Copy every line of the following data that includes the string "endtask".

Top of DATA

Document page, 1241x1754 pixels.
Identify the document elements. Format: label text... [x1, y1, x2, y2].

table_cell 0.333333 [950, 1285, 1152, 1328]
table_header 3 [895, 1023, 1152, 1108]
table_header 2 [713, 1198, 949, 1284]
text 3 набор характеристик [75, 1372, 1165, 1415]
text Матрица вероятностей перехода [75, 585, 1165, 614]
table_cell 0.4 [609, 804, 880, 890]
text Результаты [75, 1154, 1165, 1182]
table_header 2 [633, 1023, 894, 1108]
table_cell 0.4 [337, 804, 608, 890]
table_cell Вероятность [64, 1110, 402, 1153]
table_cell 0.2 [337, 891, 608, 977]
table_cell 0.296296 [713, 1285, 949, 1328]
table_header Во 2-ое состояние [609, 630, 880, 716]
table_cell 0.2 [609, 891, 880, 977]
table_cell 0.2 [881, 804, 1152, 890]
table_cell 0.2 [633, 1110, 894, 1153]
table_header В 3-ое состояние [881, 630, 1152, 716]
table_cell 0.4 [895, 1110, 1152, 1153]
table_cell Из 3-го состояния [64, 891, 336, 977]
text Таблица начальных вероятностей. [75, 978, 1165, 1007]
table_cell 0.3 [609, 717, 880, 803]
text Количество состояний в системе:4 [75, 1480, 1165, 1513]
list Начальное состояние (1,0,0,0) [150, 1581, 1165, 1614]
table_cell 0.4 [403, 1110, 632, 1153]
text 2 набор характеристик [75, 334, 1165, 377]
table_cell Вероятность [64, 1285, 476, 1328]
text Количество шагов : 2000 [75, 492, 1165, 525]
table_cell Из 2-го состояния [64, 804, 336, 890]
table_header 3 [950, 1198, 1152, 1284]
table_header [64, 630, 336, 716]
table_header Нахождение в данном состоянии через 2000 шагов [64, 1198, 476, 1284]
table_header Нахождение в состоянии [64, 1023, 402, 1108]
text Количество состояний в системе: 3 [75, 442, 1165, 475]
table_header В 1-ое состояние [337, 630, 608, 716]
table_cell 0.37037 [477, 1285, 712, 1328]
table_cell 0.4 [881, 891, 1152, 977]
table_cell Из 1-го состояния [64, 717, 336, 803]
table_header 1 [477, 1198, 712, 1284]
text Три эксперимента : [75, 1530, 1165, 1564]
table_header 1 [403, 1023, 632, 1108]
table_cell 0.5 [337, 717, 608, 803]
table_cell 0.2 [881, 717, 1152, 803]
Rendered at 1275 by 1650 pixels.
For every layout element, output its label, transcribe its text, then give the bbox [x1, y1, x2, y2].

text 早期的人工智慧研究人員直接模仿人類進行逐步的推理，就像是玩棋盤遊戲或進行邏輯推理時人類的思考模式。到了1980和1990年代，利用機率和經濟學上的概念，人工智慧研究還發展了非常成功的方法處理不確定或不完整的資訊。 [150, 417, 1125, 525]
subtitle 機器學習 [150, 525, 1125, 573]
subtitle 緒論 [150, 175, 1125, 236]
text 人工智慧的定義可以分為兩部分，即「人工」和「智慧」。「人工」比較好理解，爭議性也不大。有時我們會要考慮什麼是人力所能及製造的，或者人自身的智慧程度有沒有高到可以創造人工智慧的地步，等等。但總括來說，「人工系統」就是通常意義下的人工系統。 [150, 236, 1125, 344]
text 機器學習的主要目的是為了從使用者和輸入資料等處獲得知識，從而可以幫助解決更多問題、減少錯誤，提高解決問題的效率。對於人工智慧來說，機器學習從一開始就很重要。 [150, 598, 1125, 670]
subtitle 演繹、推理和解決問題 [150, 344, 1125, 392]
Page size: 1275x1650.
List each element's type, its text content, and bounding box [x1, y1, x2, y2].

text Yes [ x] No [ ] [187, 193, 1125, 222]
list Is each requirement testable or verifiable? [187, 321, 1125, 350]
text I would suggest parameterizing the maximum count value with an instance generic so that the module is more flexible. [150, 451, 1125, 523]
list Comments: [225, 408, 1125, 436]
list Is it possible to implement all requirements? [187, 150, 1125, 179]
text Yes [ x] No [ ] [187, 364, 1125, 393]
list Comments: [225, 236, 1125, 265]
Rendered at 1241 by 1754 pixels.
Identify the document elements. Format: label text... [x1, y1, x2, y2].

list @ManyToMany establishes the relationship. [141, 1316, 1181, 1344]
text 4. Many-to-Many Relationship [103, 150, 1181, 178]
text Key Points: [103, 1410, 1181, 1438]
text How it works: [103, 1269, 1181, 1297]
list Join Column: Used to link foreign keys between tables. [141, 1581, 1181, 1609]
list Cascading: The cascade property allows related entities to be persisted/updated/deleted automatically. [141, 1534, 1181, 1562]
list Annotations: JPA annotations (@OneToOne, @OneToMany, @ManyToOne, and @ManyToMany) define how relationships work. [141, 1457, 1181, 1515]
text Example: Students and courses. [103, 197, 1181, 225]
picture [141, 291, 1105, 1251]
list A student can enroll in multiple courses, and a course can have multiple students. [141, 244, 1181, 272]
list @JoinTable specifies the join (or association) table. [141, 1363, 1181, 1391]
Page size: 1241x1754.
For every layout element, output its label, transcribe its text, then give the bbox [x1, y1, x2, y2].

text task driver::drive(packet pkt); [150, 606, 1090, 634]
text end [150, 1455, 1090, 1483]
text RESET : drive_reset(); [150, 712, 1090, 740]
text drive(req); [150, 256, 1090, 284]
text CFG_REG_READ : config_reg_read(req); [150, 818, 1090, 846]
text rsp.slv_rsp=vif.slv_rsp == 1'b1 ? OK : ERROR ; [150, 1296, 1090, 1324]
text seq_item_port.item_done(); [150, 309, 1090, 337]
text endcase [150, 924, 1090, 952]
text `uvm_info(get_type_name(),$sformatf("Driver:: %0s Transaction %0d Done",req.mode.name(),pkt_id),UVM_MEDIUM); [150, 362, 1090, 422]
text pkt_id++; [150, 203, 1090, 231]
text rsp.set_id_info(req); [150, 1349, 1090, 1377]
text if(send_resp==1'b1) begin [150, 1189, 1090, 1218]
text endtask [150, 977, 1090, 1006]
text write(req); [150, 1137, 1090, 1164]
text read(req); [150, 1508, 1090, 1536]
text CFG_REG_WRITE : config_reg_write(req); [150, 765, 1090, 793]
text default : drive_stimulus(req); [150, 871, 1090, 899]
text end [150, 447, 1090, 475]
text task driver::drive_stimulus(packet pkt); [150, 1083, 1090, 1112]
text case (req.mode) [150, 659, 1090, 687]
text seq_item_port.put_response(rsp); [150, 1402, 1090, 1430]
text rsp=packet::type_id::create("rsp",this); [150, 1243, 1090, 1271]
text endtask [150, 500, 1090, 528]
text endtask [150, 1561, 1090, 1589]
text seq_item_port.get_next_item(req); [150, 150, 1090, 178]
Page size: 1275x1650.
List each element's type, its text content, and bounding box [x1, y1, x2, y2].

Bottom of DATA

▶ _REPLY TO THE TASK_:
text endtask [150, 977, 1090, 1006]
text endtask [150, 500, 1090, 528]
text endtask [150, 1561, 1090, 1589]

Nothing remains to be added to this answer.